▶ **TRY IT**:
If a line in the records below contains the word "ٹائپ", copy it out.

(Saved entries)
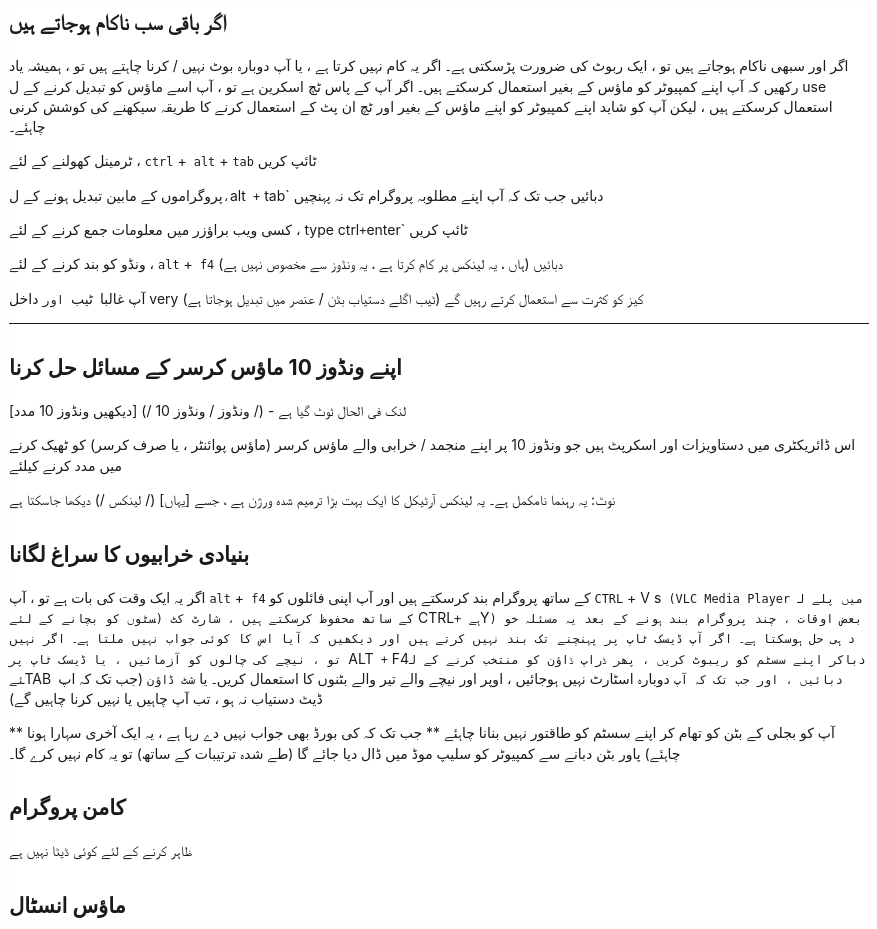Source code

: ## اگر باقی سب ناکام ہوجاتے ہیں

اگر اور سبھی ناکام ہوجاتے ہیں تو ، ایک ربوٹ کی ضرورت پڑسکتی ہے۔ اگر یہ کام نہیں کرتا ہے ، یا آپ دوبارہ بوٹ نہیں / کرنا چاہتے ہیں تو ، ہمیشہ یاد رکھیں کہ آپ اپنے کمپیوٹر کو ماؤس کے بغیر استعمال کرسکتے ہیں۔ اگر آپ کے پاس ٹچ اسکرین ہے تو ، آپ اسے ماؤس کو تبدیل کرنے کے ل use استعمال کرسکتے ہیں ، لیکن آپ کو شاید اپنے کمپیوٹر کو اپنے ماؤس کے بغیر اور ٹچ ان پٹ کے استعمال کرنے کا طریقہ سیکھنے کی کوشش کرنی چاہئے۔

ٹرمینل کھولنے کے لئے ، `ctrl` +` alt` + `tab` ٹائپ کریں

پروگراموں کے مابین تبدیل ہونے کے ل` ، `alt` +` tab` دبائیں جب تک کہ آپ اپنے مطلوبہ پروگرام تک نہ پہنچیں

کسی ویب براؤزر میں معلومات جمع کرنے کے لئے ، type ctrl` + `enter` ٹائپ کریں

ونڈو کو بند کرنے کے لئے ، `alt` +` f4` دبائیں (ہاں ، یہ لینکس پر کام کرتا ہے ، یہ ونڈوز سے مخصوص نہیں ہے)

آپ غالبا` `ٹیب` اور` داخل very کیز کو کثرت سے استعمال کرتے رہیں گے (ٹیب اگلے دستیاب بٹن / عنصر میں تبدیل ہوجاتا ہے)

***

## اپنے ونڈوز 10 ماؤس کرسر کے مسائل حل کرنا

[دیکھیں ونڈوز 10 مدد] (/ ونڈوز / ونڈوز 10 /) - لنک فی الحال ٹوٹ گیا ہے

اس ڈائریکٹری میں دستاویزات اور اسکرپٹ ہیں جو ونڈوز 10 پر اپنے منجمد / خرابی والے ماؤس کرسر (ماؤس پوائنٹر ، یا صرف کرسر) کو ٹھیک کرنے میں مدد کرنے کیلئے

نوٹ: یہ رہنما نامکمل ہے۔ یہ لینکس آرٹیکل کا ایک بہت بڑا ترمیم شدہ ورژن ہے ، جسے [یہاں] (/ لینکس /) دیکھا جاسکتا ہے

## بنیادی خرابیوں کا سراغ لگانا

اگر یہ ایک وقت کی بات ہے تو ، آپ `alt` +` f4` کے ساتھ پروگرام بند کرسکتے ہیں اور آپ اپنی فائلوں کو `CTRL` + V s` (VLC Media Player میں پلے لسٹوں کو بچانے کے لئے) کے ساتھ محفوظ کرسکتے ہیں ، شارٹ کٹ` CTRL` + ہے `Y`) بعض اوقات ، چند پروگرام بند ہونے کے بعد یہ مسئلہ خود ہی حل ہوسکتا ہے۔ اگر آپ ڈیسک ٹاپ پر پہنچنے تک بند نہیں کرتے ہیں اور دیکھیں کہ آیا اس کا کوئی جواب نہیں ملتا ہے۔ اگر نہیں تو ، نیچے کی چالوں کو آزمائیں ، یا ڈیسک ٹاپ پر `ALT` +` F4` دباکر اپنے سسٹم کو ریبوٹ کریں ، پھر ڈراپ ڈاؤن کو منتخب کرنے کے لئے `TAB` دبائیں ، اور جب تک کہ آپ` دوبارہ اسٹارٹ نہیں ہوجائیں ، اوپر اور نیچے والے تیر والے بٹنوں کا استعمال کریں۔ یا `شٹ ڈاؤن` (جب تک کہ اپ ڈیٹ دستیاب نہ ہو ، تب آپ چاہیں یا نہیں کرنا چاہیں گے)

** آپ کو بجلی کے بٹن کو تھام کر اپنے سسٹم کو طاقتور نہیں بنانا چاہئے ** جب تک کہ کی بورڈ بھی جواب نہیں دے رہا ہے ، یہ ایک آخری سہارا ہونا چاہئے) پاور بٹن دبانے سے کمپیوٹر کو سلیپ موڈ میں ڈال دیا جائے گا (طے شدہ ترتیبات کے ساتھ) تو یہ کام نہیں کرے گا۔

## کامن پروگرام

ظاہر کرنے کے لئے کوئی ڈیٹا نہیں ہے

## ماؤس انسٹال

▶ **WORKED SOLUTION**:
ٹرمینل کھولنے کے لئے ، `ctrl` +` alt` + `tab` ٹائپ کریں
کسی ویب براؤزر میں معلومات جمع کرنے کے لئے ، type ctrl` + `enter` ٹائپ کریں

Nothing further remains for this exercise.